Which retrieves the data over the network!
The same approach works for any other programming language able to use the SQLite client APIs like Python by specifying
localhost instead of a filesystem path for the database.
So by launching
sqlite3-iface, you get networked access capabilities without needing the full complexity of setting up a typical database server.
When to Use SQLite vs a Full RDBMS
SQLite is meant for simpler local data storage use cases instead of as a full enterprise database system. Specifically where transactional integrity features become critical, a server-based RDBMS like MySQL or Postgres is usually more appropriate.
Here is a quick comparison between SQLite and using a heavier database server to help decide which approach to take:
|Administration and setup
|None needed, very easy
|Challenging to properly setup and secure
|Concurrency and user access
|Designed for single process
|Robust multi-user capabilities
|Only Serializable isolation
|Full ACID compliance
|Good for lighter workloads
|Advanced query planner and optimizations
|Some basic checks
|Advanced consistency features
|No built-in redundancy
|Replication, failover support
|Storage capacity and objects
|Local file system limits
SQLite works great for getting started with SQL capabilities quickly within an application, basic personal data tasks, or prototyping ideas where you don’t need ACID guarantees. But for business-critical data infrastructures, a full RDBMS like Postgres is more reliable under concurrent load.
Evaluate these factors against what your specific project needs to choose the right direction upfront.

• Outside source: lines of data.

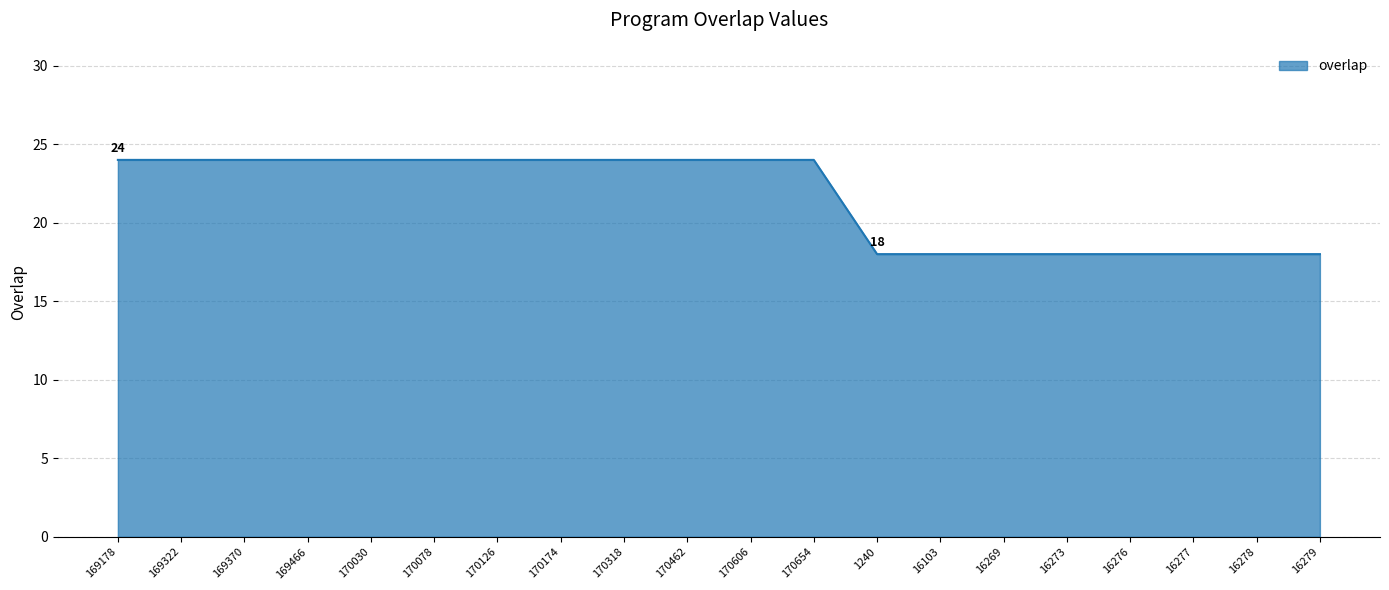

Is it true that the value at 16277 is 18?

True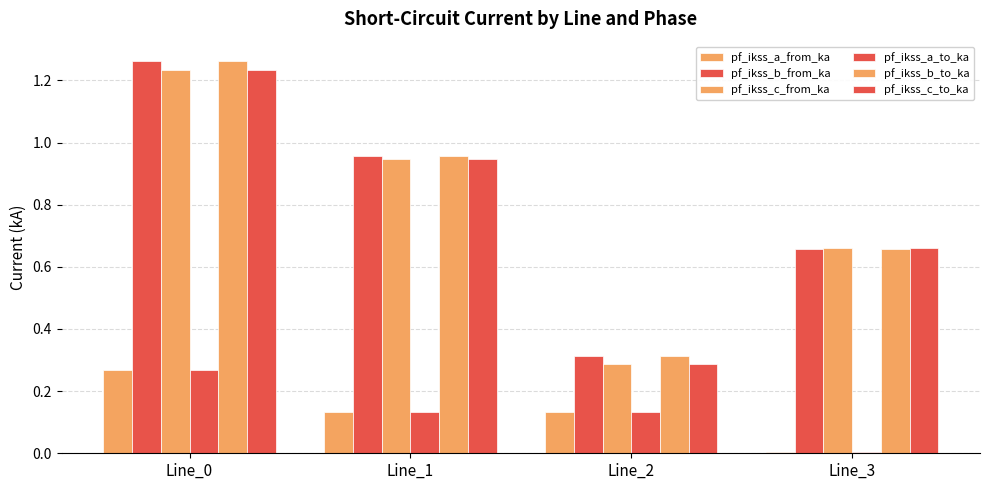

What is the average value of the pf_ikss_c_to_ka series?

0.8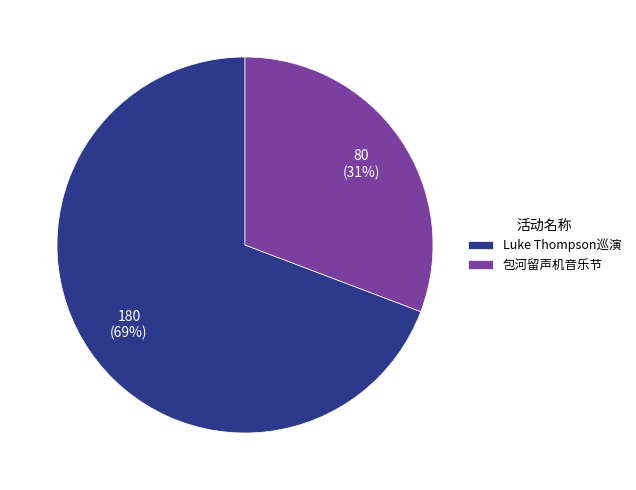

To the nearest percent, what is the difference between the largest and smallest slice percentages?

38%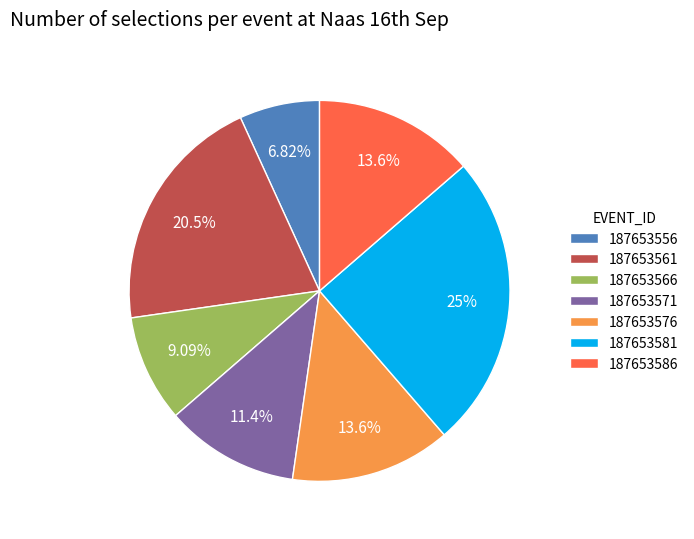

To the nearest percent, what is the difference between the largest and smallest slice percentages?

18%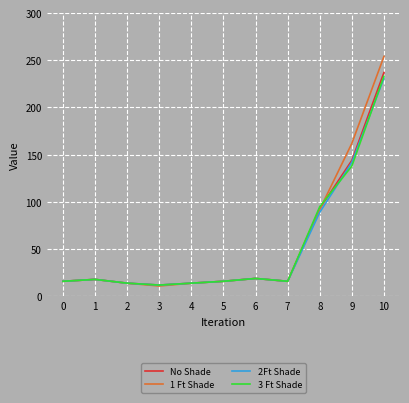

At which label does No Shade reach its peak?

10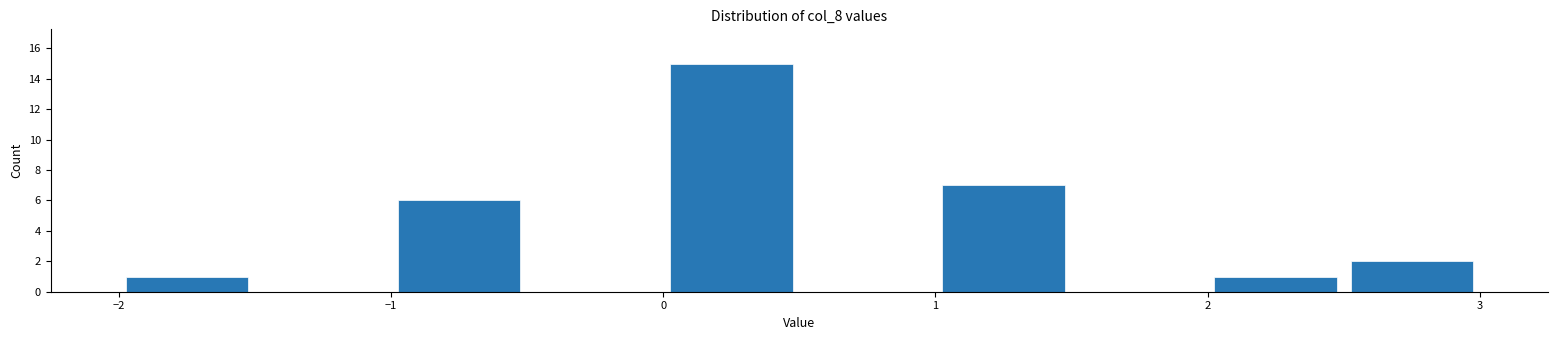

How tall is the bar that spans -2.0 to -1.5 on the x-axis? The values are not printed on the chart, so give them approximately, as read against the axis.

1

Hopefully these tips have provided enough to get going with SQLite on Ubuntu for your projects. The serverless database design allows for quick prototyping, frictionless testing setups, and lean local data requirements – so consider the use cases for SQLite versus a full-fledged RDBMS.
But for many lighter database use cases, SQLite delivers exactly what you need to start integrating persistent data components today. Let me know in the comments if you have any other questions!